Data records:
===============

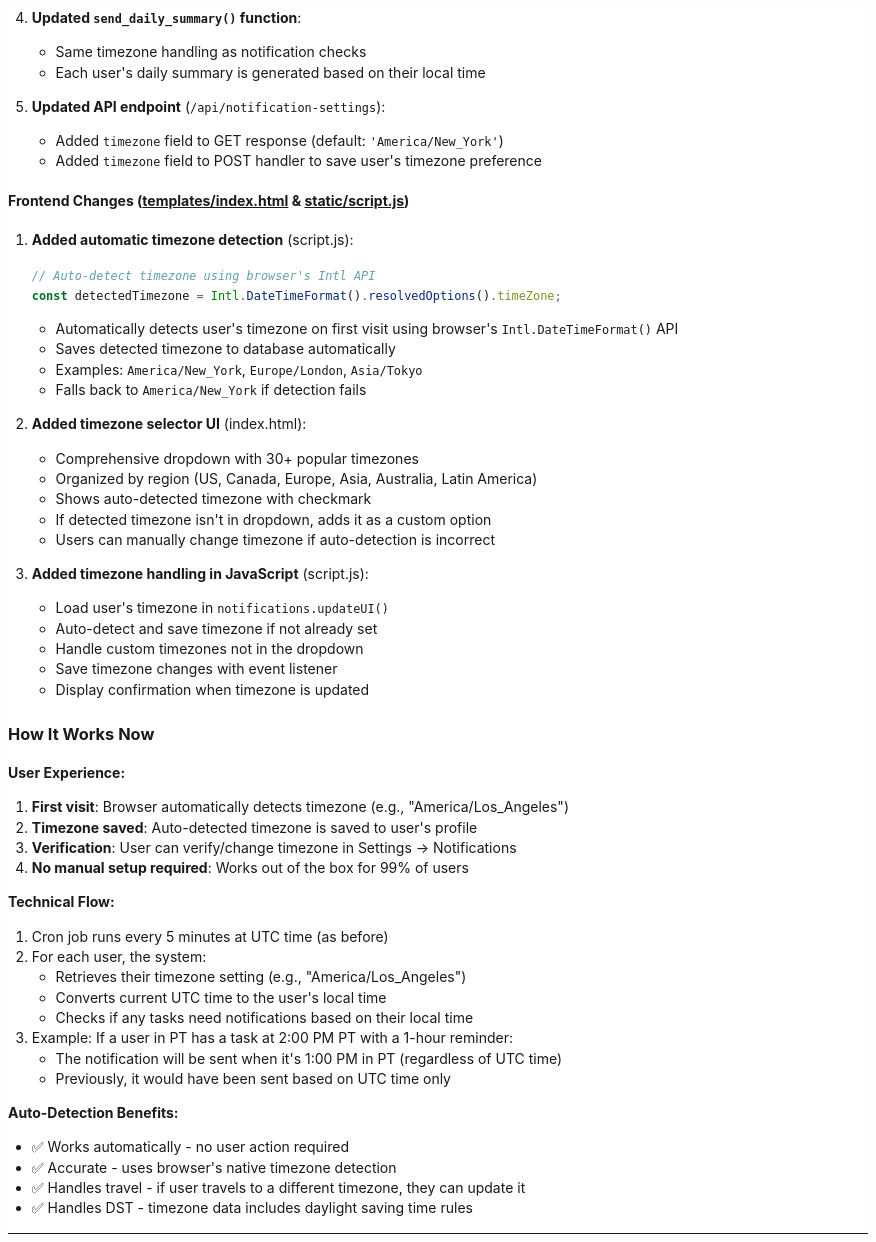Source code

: 4. **Updated `send_daily_summary()` function**:
   - Same timezone handling as notification checks
   - Each user's daily summary is generated based on their local time

5. **Updated API endpoint** (`/api/notification-settings`):
   - Added `timezone` field to GET response (default: `'America/New_York'`)
   - Added `timezone` field to POST handler to save user's timezone preference

#### Frontend Changes ([templates/index.html](templates/index.html) & [static/script.js](static/script.js))

1. **Added automatic timezone detection** (script.js):
   ```javascript
   // Auto-detect timezone using browser's Intl API
   const detectedTimezone = Intl.DateTimeFormat().resolvedOptions().timeZone;
   ```
   - Automatically detects user's timezone on first visit using browser's `Intl.DateTimeFormat()` API
   - Saves detected timezone to database automatically
   - Examples: `America/New_York`, `Europe/London`, `Asia/Tokyo`
   - Falls back to `America/New_York` if detection fails

2. **Added timezone selector UI** (index.html):
   - Comprehensive dropdown with 30+ popular timezones
   - Organized by region (US, Canada, Europe, Asia, Australia, Latin America)
   - Shows auto-detected timezone with checkmark
   - If detected timezone isn't in dropdown, adds it as a custom option
   - Users can manually change timezone if auto-detection is incorrect

3. **Added timezone handling in JavaScript** (script.js):
   - Load user's timezone in `notifications.updateUI()`
   - Auto-detect and save timezone if not already set
   - Handle custom timezones not in the dropdown
   - Save timezone changes with event listener
   - Display confirmation when timezone is updated

### How It Works Now

**User Experience:**
1. **First visit**: Browser automatically detects timezone (e.g., "America/Los_Angeles")
2. **Timezone saved**: Auto-detected timezone is saved to user's profile
3. **Verification**: User can verify/change timezone in Settings → Notifications
4. **No manual setup required**: Works out of the box for 99% of users

**Technical Flow:**
1. Cron job runs every 5 minutes at UTC time (as before)
2. For each user, the system:
   - Retrieves their timezone setting (e.g., "America/Los_Angeles")
   - Converts current UTC time to the user's local time
   - Checks if any tasks need notifications based on their local time
3. Example: If a user in PT has a task at 2:00 PM PT with a 1-hour reminder:
   - The notification will be sent when it's 1:00 PM in PT (regardless of UTC time)
   - Previously, it would have been sent based on UTC time only

**Auto-Detection Benefits:**
- ✅ Works automatically - no user action required
- ✅ Accurate - uses browser's native timezone detection
- ✅ Handles travel - if user travels to a different timezone, they can update it
- ✅ Handles DST - timezone data includes daylight saving time rules

---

===============

Scan the material above for "timezones". Copy every line where it appears.

   - Comprehensive dropdown with 30+ popular timezones
   - Handle custom timezones not in the dropdown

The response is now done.